Prof. Krüger: Die Grenze zwischen zulässiger Bearbeitung von Medieninhalten und DeepFake ist fließend. Die moderate Bearbeitung von Fotos ist seit Jahren üblich und bekannt. Durch die neue Dimension der DeepFakes werden FakeNews allerdings noch gefährlicher. Es ist zu erwarten, dass die Glaubwürdigkeit von Medieninhalten leiden und das Vertrauen in Medien allgemein weiter erodieren wird. Aber hier wird Künstliche Intelligenz einen wirkungsvollen Beitrag liefern können und die Forensiker bei der Erkennung von medialen Fälschungen unterstützen.

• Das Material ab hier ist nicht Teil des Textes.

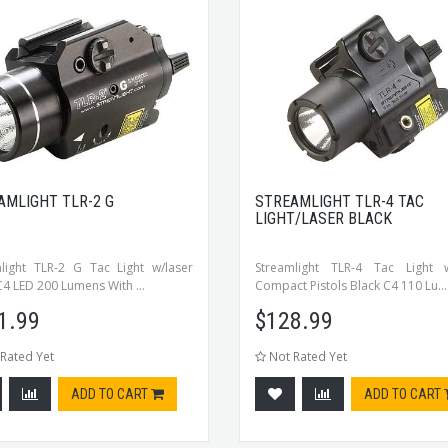
AMLIGHT TLR-2 G
STREAMLIGHT TLR-4 TAC
LIGHT/LASER BLACK
light TLR-2 G Tac Light w/laser
Streamlight TLR-4 Tac Light w
C4 LED 200 Lumens With ...
Compact Pistols Black C4 110 Lu...
1.99
$
128.99
Rated Yet
Not Rated Yet
ADD TO CART
ADD TO CART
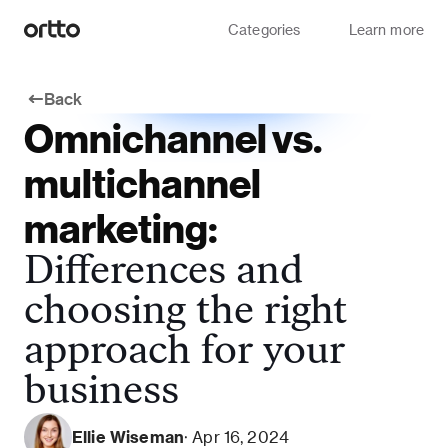
Categories
Learn more
Back
Omnichannel vs.
multichannel
marketing:
Differences and
choosing the right
approach for your
business
Ellie Wiseman
· Apr 16, 2024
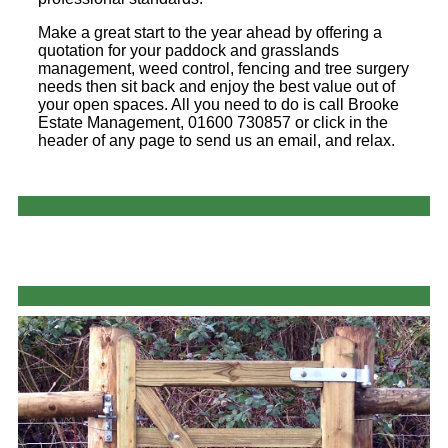
Make a great start to the year ahead by offering a
quotation for your paddock and grasslands
management, weed control, fencing and tree surgery
needs then sit back and enjoy the best value out of
your open spaces. All you need to do is call Brooke
Estate Management, 01600 730857 or click in the
header of any page to send us an email, and relax.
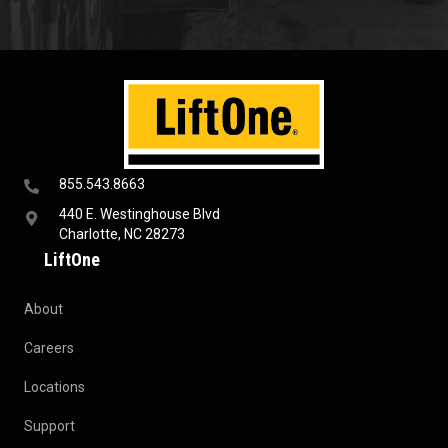
855.543.8663
440 E. Westinghouse Blvd
Charlotte, NC 28273
LiftOne
About
Careers
Locations
Support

Baum: Wir müssen wieder Wege finden, unter noch größerer Unsicherheit als wir das in den letzten Jahren hatten, unsere Meinungsbildung auszugestalten. Dazu gehört ein bildungstechnischer Aspekt, nämlich jenseits der Tatsache, dass es DeepFakes gibt, müssen Diskursteilnehmer:innen wieder in der Lage sein zu sagen: „Ich habe eine Meinung und ich habe diese Meinung aus bestimmten Gründen, aber das schließt nicht aus, dass ich falsch liege.“ Trotzdem muss ich mich nicht der Meinung enthalten – was übrigens auch eine Option ist, die den meisten Diskursteilnehmer:innen manchmal nicht klar zu sein scheint. Aber ich kann eben auch eine Meinung haben, die noch nicht in Stein gemeißelt ist.

Aichroth: Vertrauen kann vermutlich v.a. dann erhalten bleiben bzw. entstehen, wenn man Medien eine möglichst rationale und unabhängige Prüfung von Informationen zutraut. Neben der Erkennung von objektiv falsifizierbaren Informationen bzw. Desinformationen muss das gerade bei Interpretationen auch den selbstkritischen Blick auf eigene „Biases“ beinhalten. Neben einer entsprechenden Awareness können auch Arbeitsabläufe und Werkzeuge helfen, mit dieser Herausforderung umzugehen.

 

Der Artikel ist im Jugendschutz- und Medienkompetenzbericht der Landesmedienanstalten erschienen.